Belém, 05 (AE) - O superintendente do Instituto Brasileiro do Meio Ambiente e dos Recursos Naturais Renováveis (Ibama) no Pará, Paulo Castelo, disse hoje que nos últimos dois meses foram apreendidos cerca de 50 mil metros cúbicos de madeira cortada, transportada e vendida ilegalmente. O que representa mais de 350 milhões de reais, valor aproximado do arrecadado pelo Estado com a exportação legal para o sudeste asiático, Europa e Estados Unidos.
A maior parte da madeira apreendida será doada a comunidades pobres para a construção de escolas, postos de saúde e creches de Belém e do interior do Pará.
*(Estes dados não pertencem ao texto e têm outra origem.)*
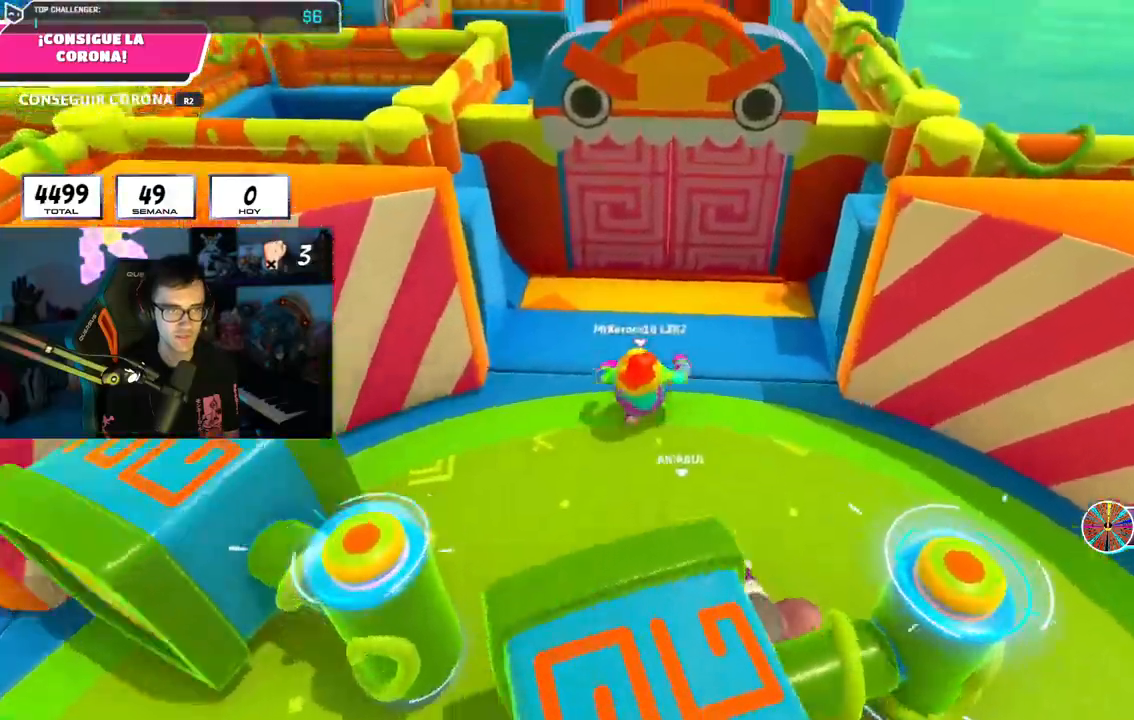
Gameplay with a controller (PlayStation layout); each line is a JSON object with the inputs held at the frame after it. "events" lists button and stick changes between this image and that frame as [ms after this image, input, new state], when the widget could be followed in between. Not read: L1 R1.
{"buttons": [], "left_stick": "up", "right_stick": "up", "events": [[133, "right_stick", "center"], [200, "CROSS", "down"], [317, "CROSS", "up"], [450, "right_stick", "up"]]}
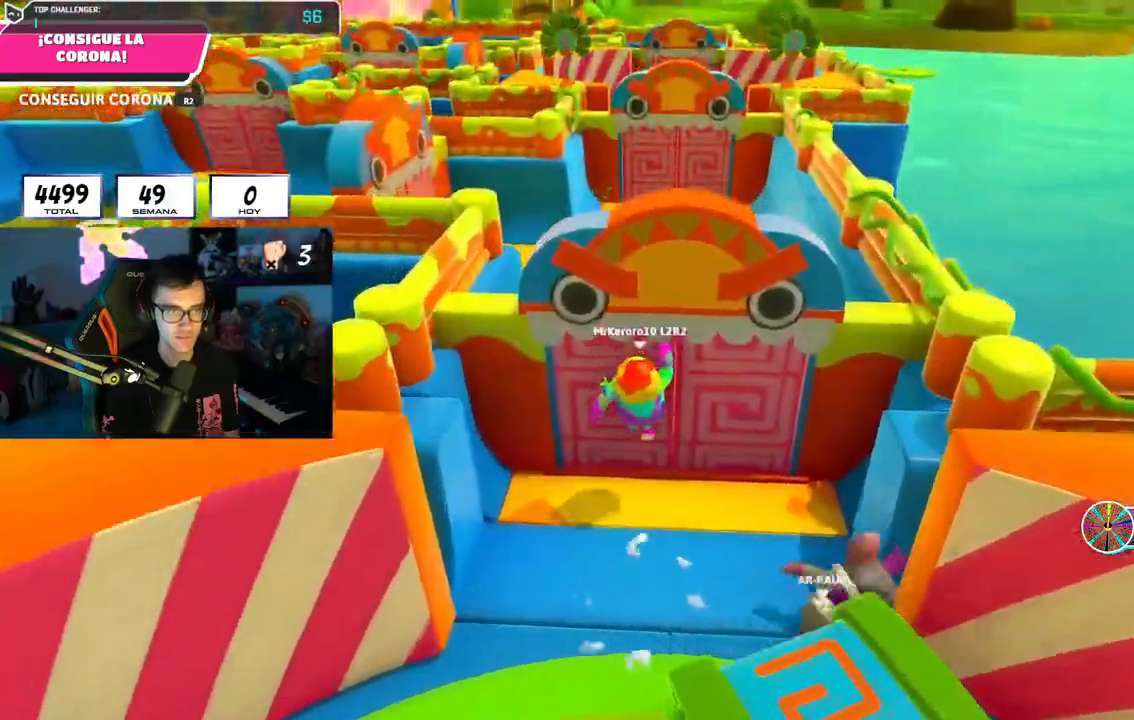
{"buttons": [], "left_stick": "up", "right_stick": "down", "events": [[101, "right_stick", "down"]]}
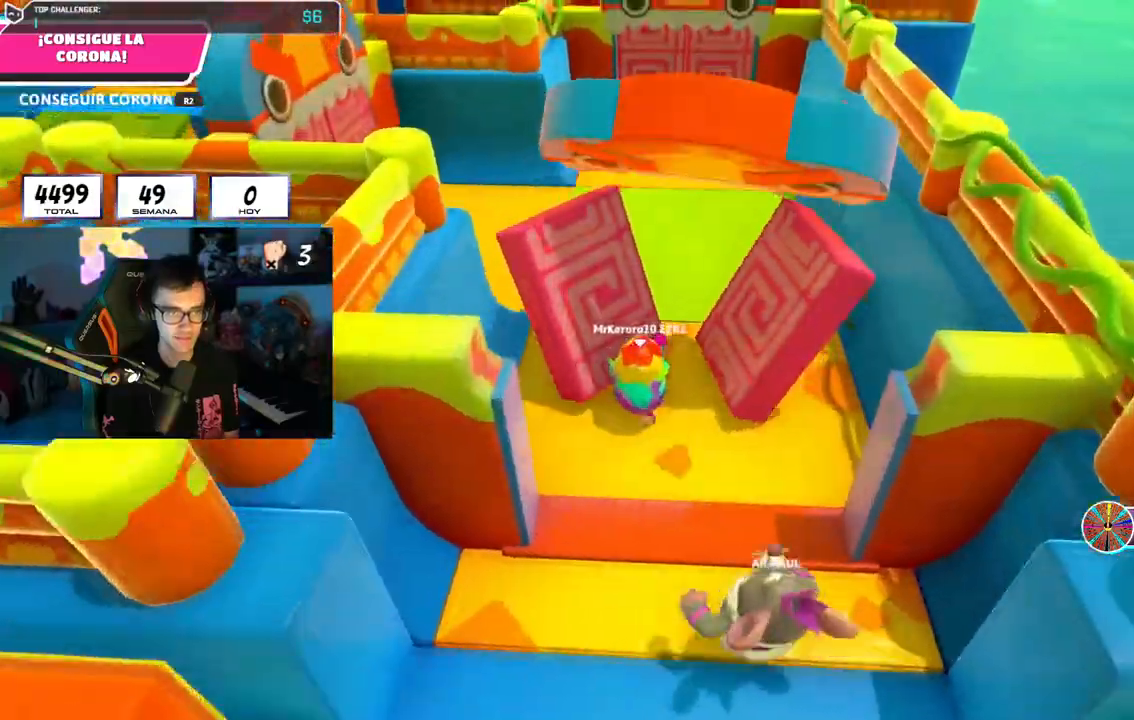
{"buttons": [], "left_stick": "up", "right_stick": "up", "events": [[50, "right_stick", "up"]]}
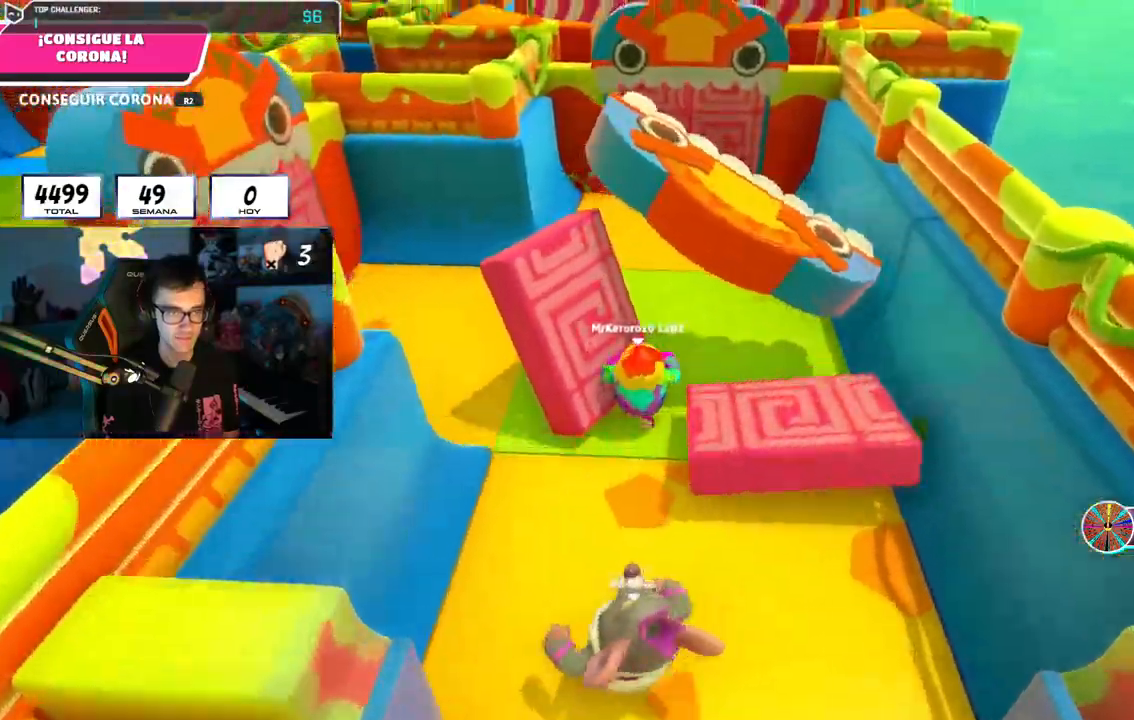
{"buttons": [], "left_stick": "up-right", "right_stick": "center", "events": [[84, "right_stick", "left"], [468, "left_stick", "up-right"], [468, "right_stick", "center"]]}
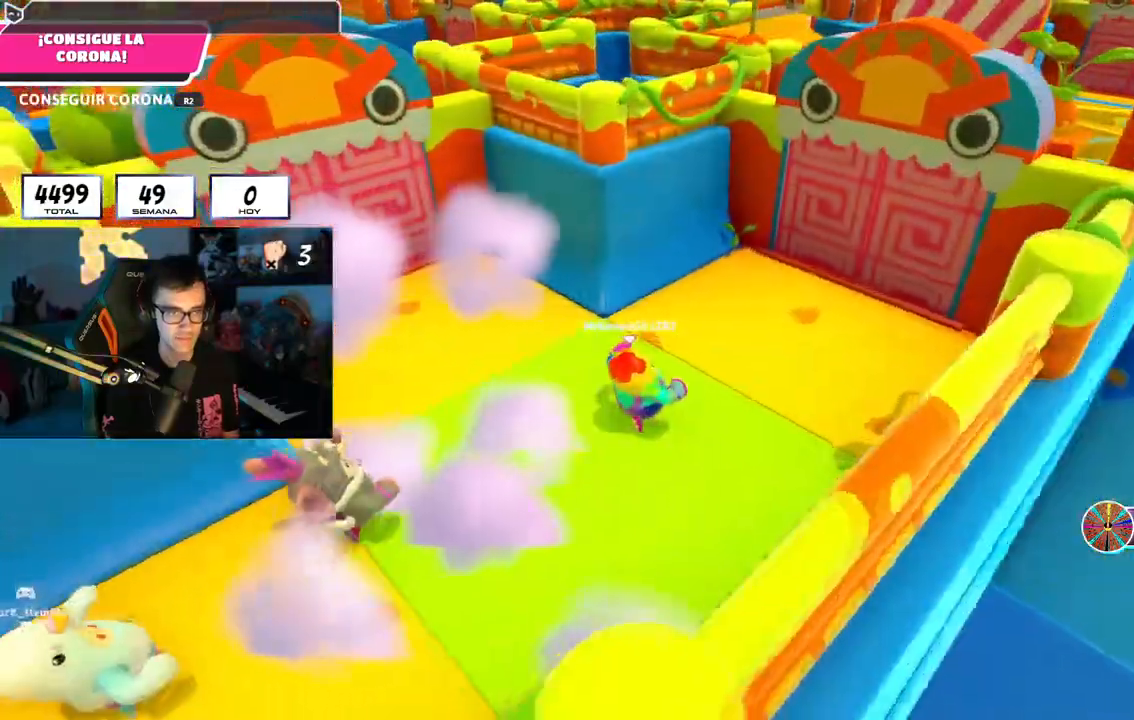
{"buttons": [], "left_stick": "up-right", "right_stick": "center", "events": [[167, "right_stick", "left"], [267, "right_stick", "center"]]}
A outra parte será leiloada e os recursos usados na fiscalização. A atividade ilegal envolve falsificação de guias do Ibama que são esquentadas nas operações comerciais por quadrilhas que atuam no setor.
"Estou recebendo apoio do ministro do Meio Ambiente, José Sarney Filho, para fazer cumprir a lei, doa a quem doer". disse Castelo, há cerca de dois meses no cargo. Antes do Natal ele comunicou ao ministro que sua família vem recebendo ameaças. Policiais federais acompanham Castelo dia e noite e fazem a segurança de sua residência em Belém.
Manejo - Uma das maneiras encontradas para combater a devastação indiscriminada e a extração de madeiras nobres - principalmente o mogno - em reservas indígenas é a fiscalização sobre os projetos de manejo que passaram pelo crivo inicial do órgão. "Vários projetos eu cancelei, outros ficaram pendentes, mas na verdade eu ainda não aprovei nenhum. Isso só ocorrerá quando ficar comprovado pela fiscalização que esses projetos estão sendo executados."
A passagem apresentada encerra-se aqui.